After electing Democrat Andrian Candu as Speaker, Liberal Democrat Liliana Palihovic and Communist Vladimir Vitiuc as his deputies, question remains about the prime minister’s spot. It has been speculated a lot that current PM Leanca may be replaced by fellow party colleague Natalia Gherman. In light of Moldovan political traditions, it would make sense for Filat to promote Gherman as Leanca has become increasingly popular. As intra-party competition is a foreign concept to all local party bosses, Filat is likely to get his way. Still, on a more objective note, Communist would also welcome Gherman, as opposed to Leanca, who was often needlessly belligerent towards the Communists. Gherman may be a feasible compromise, but she runs the risk of becoming a more polished version former PM Zinaida Grecianii – deserving, professional, yet powerless head of the executive.

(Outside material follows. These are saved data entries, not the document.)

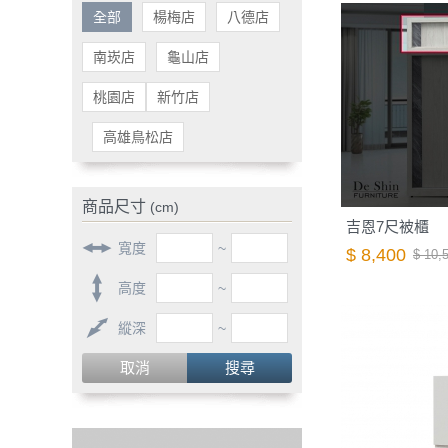
全部
楊梅店
八德店
南崁店
龜山店
桃園店
新竹店
高雄鳥松店
商品尺寸
(cm)
吉恩7尺被櫃
寬度
~
$ 8,400
$ 10,
高度
~
縱深
~
取消
搜尋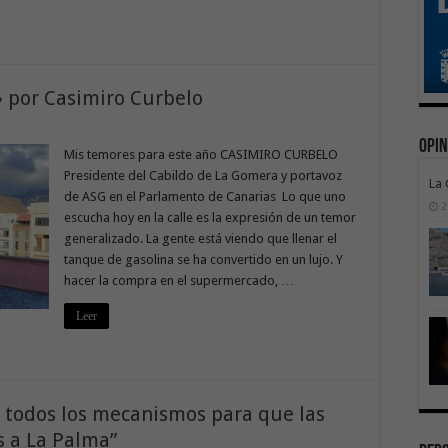
 por Casimiro Curbelo
Opin
Mis temores para este año CASIMIRO CURBELO
Presidente del Cabildo de La Gomera y portavoz
La
de ASG en el Parlamento de Canarias Lo que uno
2
escucha hoy en la calle es la expresión de un temor
generalizado. La gente está viendo que llenar el
tanque de gasolina se ha convertido en un lujo. Y
hacer la compra en el supermercado, …
Leer
 todos los mecanismos para que las
s a La Palma”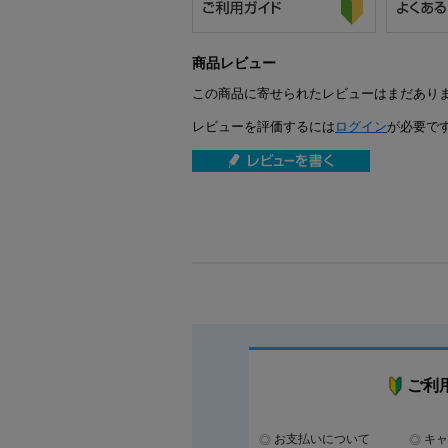
商品レビュー
この商品に寄せられたレビューはまだあり
レビューを評価するには
ログイン
が必要で
ご利
お支払いについて
キャ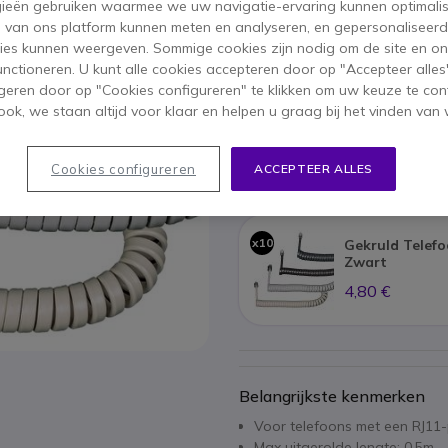
ieën gebruiken waarmee we uw navigatie-ervaring kunnen optimalis
79,50 €
s van ons platform kunnen meten en analyseren, en gepersonaliseer
48,02 €
ex. BTW
-
58,10 €
ies kunnen weergeven. Sommige cookies zijn nodig om de site en on
inc
functioneren. U kunt alle cookies accepteren door op "Accepteer alles"
geren door op "Cookies configureren" te klikken om uw keuze te con
Aantal
IN WIN
ok, we staan altijd voor klaar en helpen u graag bij het vinden van 
Meer dan
100 producten
op
Cookies configureren
ACCEPTEER ALLES
Dit pakket bevat:
x10
Gekruld Telef
Zwart
4,80 €
Belangrijkste kenmerken
Voor telefoons met een RJ11
Max uitgerolde lengte: 0.5m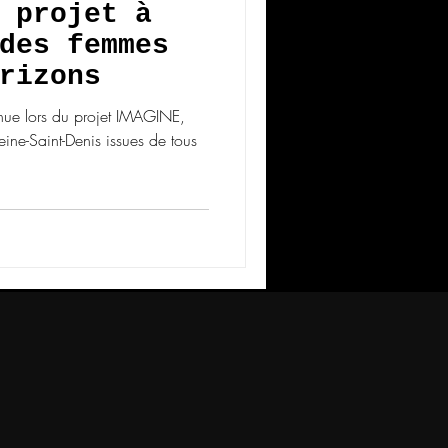
 projet à
des femmes
rizons
enue lors du projet IMAGINE,
ne-Saint-Denis issues de tous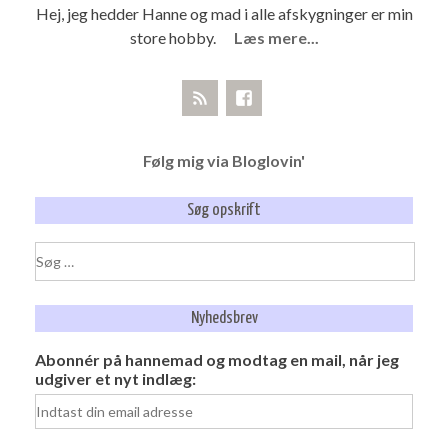
Hej, jeg hedder Hanne og mad i alle afskygninger er min
store hobby.
Læs mere...
Følg mig via Bloglovin'
Søg opskrift
Søg
efter:
Nyhedsbrev
Abonnér på hannemad og modtag en mail, når jeg
udgiver et nyt indlæg: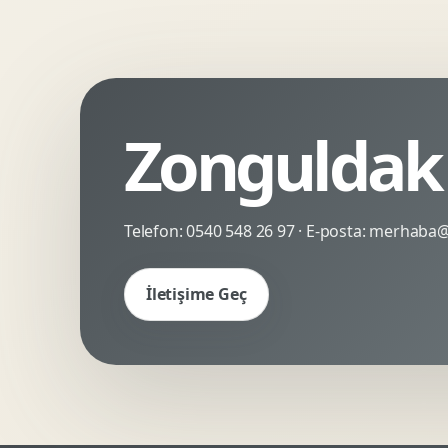
Kinetik Tipografi
Deneyimsel Mikrosite
Zonguldak 
Telefon:
0540 548 26 97
· E-posta:
merhaba@c
İletişime Geç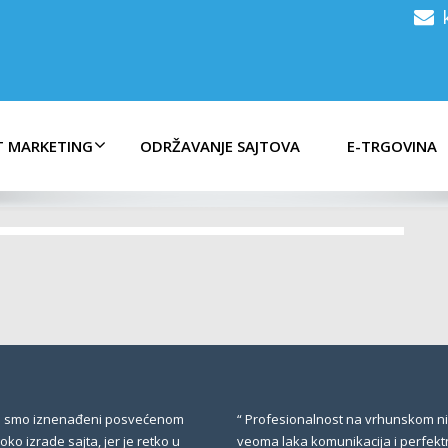
T MARKETING
ODRŽAVANJE SAJTOVA
E-TRGOVINA
no smo iznenađeni posvećenom
“ Profesionalnost na vrhunskom n
ko izrade sajta, jer je retko u
veoma laka komunikacija i perfekt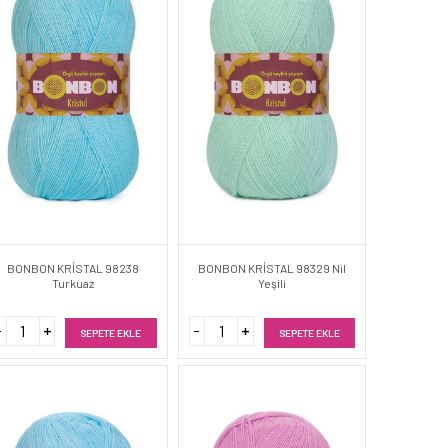
BONBON KRİSTAL 98238
BONBON KRİSTAL 98329 Nil
Turkuaz
Yeşili
SEPETE EKLE
SEPETE EKLE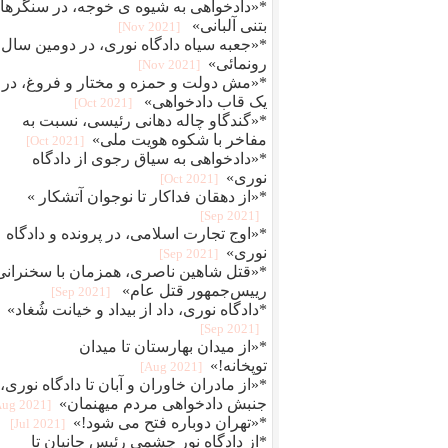
*«دادخواهی به شیوه ی خوجه، در سنگرها
بتنی آلبانی»
[2021 Nov]
*«جعبه سیاه دادگاه نوری، در دومین سال
رونمائی»
[2021 Nov]
*«مش دولت و حمزه و مختار و فروغ، در
یک قاب دادخواهی»
[2021 Oct]
*«گندگاو چاله دهانی رئیسی، نسبت به
مفاخر با شکوه هویت ملی»
[2021 Oct]
*«دادخواهی به سیاق رجوی از دادگاه
نوری»
[2021 Oct]
*«از دهقان فداکار تا نوجوان آتشکار »
[2021 Sep]
*«اوج تجارت اسلامی، در پرونده و دادگاه
نوری»
[2021 Sep]
*«قتل شاهین ناصری، همزمان با سخنرانی
رییس‌جمهور قتل عام»
[2021 Sep]
*دادگاه نوری، داد از بیداد و خیانت شُغاد»
[2021 Sep]
*«از میدان بهارستان تا میدان
توپخانه!»
[2021 Aug]
*«از مادران خاوران و آبان تا دادگاه نوری، 
جنبش دادخواهی مردم میهنمان»
[2021 Aug]
*«تهران دوباره فتح می شود!»
[2021 Jul]
*از دادگاه نور چشمی رئیس جانیان تا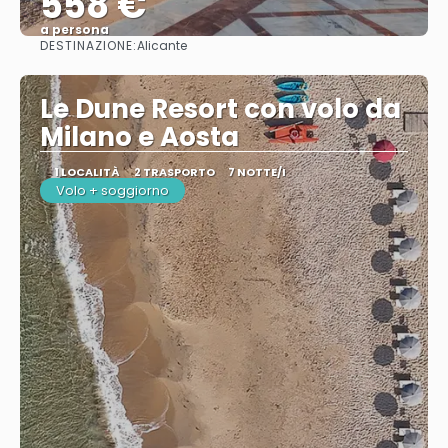
558 €
a persona
DESTINAZIONE:
Alicante
Vedere
Le Dune Resort con volo da
Milano e Aosta
1 LOCALITÀ
2 TRASPORTO
7 NOTTE/I
Volo + soggiorno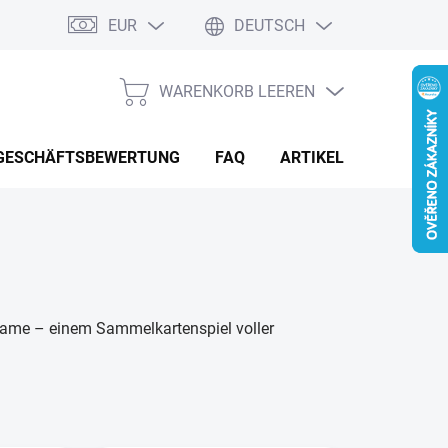
EUR
DEUTSCH
 Reklamationen
Kontaktformular
WARENKORB LEEREN
WARENKORB
GESCHÄFTSBEWERTUNG
FAQ
ARTIKEL & NEUIGKEIT
Game – einem Sammelkartenspiel voller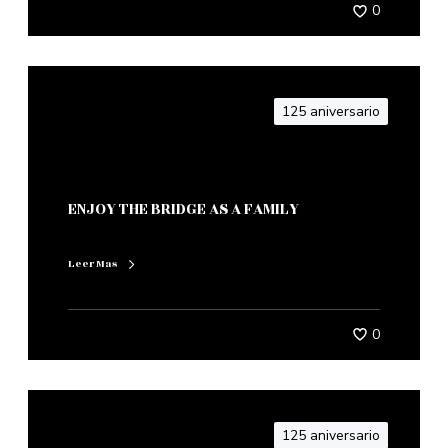
0
125 aniversario
ENJOY THE BRIDGE AS A FAMILY
Leer Mas
0
125 aniversario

It is no secret that what Moldova ‘accomplished’ is, in fact, a trilateral coalition masquerading as minority government. Things will take their due course, despite some EU criticism, though it is safe to assume that many in Europe and beyond are either indifferent or approving of bringing PCRM on board, as long as it helps to contain the Socialists. For lack of a better option, Socialists have committed themselves to an intransigent opposition. They will now be free to label Communists as desperate flip-floppers, hoping, with Kremlin’s good graces, to gain most of the PCRM turf. Communists, in turn, maximized their benefits from a rather weak position. They will try to reap the benefits of governing, while pretending to be in opposition. They will mostly try to undermine the Socialists, play Democrats and Liberal Democrats against each other, poke fun at the Liberals, all the while struggling to keep the party from falling apart – a tall order, no doubt. Democrats will use Communists to pressure PLDM, hoping to get as much of the public pie as they can. Lib-Dems will struggle for a while to explain their preference for Voronin over Ghimpu, as no one is buying the early elections story. PLDM is also happy to leave the political and economic mess of the last years behind and turn a new page. Liberals will go at great length to prevent that, embarking on a four year victimization tour. Luckily, they will have a faithful ally – Romania, unless the pragmatists in Chisinau find a way to melt the German heart of one Klaus Iohannis.

We can see that all parties ultimately win as their long term interests are served well by the current political layout. Unfortunately, we cannot say the same about the voters who put their faith in these very parties. In fact, there have been emotional outcries suggesting that revoking the November 30 vote was in order. Yet, no matter how genuinely frustrated some of these civically engaged citizens may feel, there is no way to discipline any of the parties in Parliament for another four years. Even though Article 68 of the Constitution affirms that “Parliament members shall be in the service of the people” and “Any imperative mandate shall be deemed void.” Lawmakers repeatedly defy the will of those they claim to represent, without any repercussions. That is why single member district voting with the right to revoke your representative is desperately needed, but do not get your hopes up just yet.

Fewer parties in a coalition is better, if it does not undermined democracy and improves governance, but who are we kidding, right?